Why it’s hard to catch
There’s no runtime error. The agent doesn’t know anything went wrong. The only way to discover it is to actively look for a file that should exist and find it missing — which usually only happens when the next agent in the pipeline goes looking for a handoff that never arrived.
The fix
Audit any agent workspace file that references a shared-memory path. The rule is simple:
❌ Never:
/markdown-master/003-mmbots-shared-memory/echo/
✅ Always:
shared-memory/echo/
The same applies to the shared/ symlink — always shared/fredricnet/, never /anything/shared/fredricnet/. Any leading slash means “start from root” and the symlink is bypassed entirely.
Takeaways
- If an agent claims to have written a file and you can’t find it, check whether its workspace instructions contain any absolute paths
- The symlinks work correctly — but only when accessed as relative paths from within the workspace
- Make path rules part of the universal conventions that every agent reads at startup, not just an afterthought in one agent’s notes
13. Convention Drift Across Six Agents — No Single Source of Truth
Date: 2026-02-21
Severity: Low (maintenance)
Symptom: You fix a rule in one agent’s TOOLS.md and then realize you need to make the same edit in five other files. Over time, the agents develop subtly different (sometimes contradictory) versions of the same convention.
What happened
Each agent starts a session by reading several workspace files, including TOOLS.md — a file for local notes, path references, and conventions specific to that agent’s environment. In practice, roughly half of every agent’s TOOLS.md was identical: the same path rules, the same memory startup pattern, the same Mattermost posting limits.

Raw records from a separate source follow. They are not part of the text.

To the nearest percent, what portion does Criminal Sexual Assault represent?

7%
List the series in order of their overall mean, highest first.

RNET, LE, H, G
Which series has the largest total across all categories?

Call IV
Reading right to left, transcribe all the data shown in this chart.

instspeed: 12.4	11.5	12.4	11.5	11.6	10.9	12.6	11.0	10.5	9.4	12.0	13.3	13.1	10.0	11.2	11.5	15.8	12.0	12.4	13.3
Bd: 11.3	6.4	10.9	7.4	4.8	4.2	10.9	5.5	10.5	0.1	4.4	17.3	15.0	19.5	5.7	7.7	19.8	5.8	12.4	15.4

OpenClaw has no native include or inherit mechanism for workspace markdown files. Every time a convention changed — such as the path fix in the previous section — it had to be applied manually to six separate files. Over the first weeks of operation, this produced drift: one agent had the updated path rule, another had an older version, a third had a slightly different wording that implied different behavior.
The fix
OpenClaw does have a shared/ directory that maps to a location accessible to all agents via a symlink in each workspace. This is the right tool for conventions that apply universally.

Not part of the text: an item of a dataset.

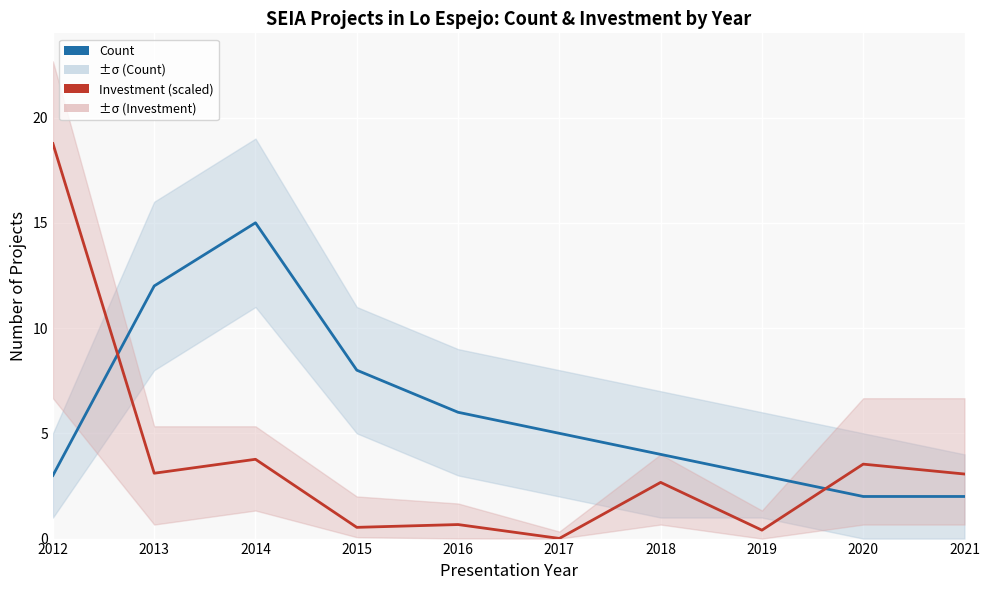

What is the maximum value shown in the chart?

18.8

The solution was to create shared/TOOLS-COMMON.md containing everything that should be consistent across all agents: path rules, the memory file startup pattern, the full shared-memory role map with ownership annotations, and Mattermost posting limits. Each agent’s TOOLS.md was then slimmed to agent-specific content only (which pipeline folders it reads and writes, any tools or credentials unique to it), with a single line pointing to the common file.
The startup sequence in every AGENTS.md was updated to read shared/TOOLS-COMMON.md before TOOLS.md, ensuring the common conventions load first and agent-specific notes layer on top.
Takeaways
- Duplication in configuration files is a maintenance liability, not just a style problem — it guarantees divergence over time
- The
shared/symlink is the correct OpenClaw-native pattern for a shared reference file; it works at runtime without any special configuration - One update to
shared/TOOLS-COMMON.mdnow propagates to all agents at their next session start
Image Prompt for @dali
Prompt: A clean, professional 3D isometric illustration of a sleek black Mac Mini computer sitting on a minimalist desk. Several glowing AI agent avatars (represented as abstract colorful spheres or icons) are floating above the computer, connected by thin lines of light representing a network. A semi-transparent terminal window floats in front of the setup, displaying blue lines of code and a “SUCCESS” status message. The lighting is cinematic, with soft neon accents (teal and magenta) against a dark, tech-focused background. High detail, 8k resolution, tech-startup aesthetic.
This is a living document. New problems and solutions are added as they come up — from the people running this setup every day.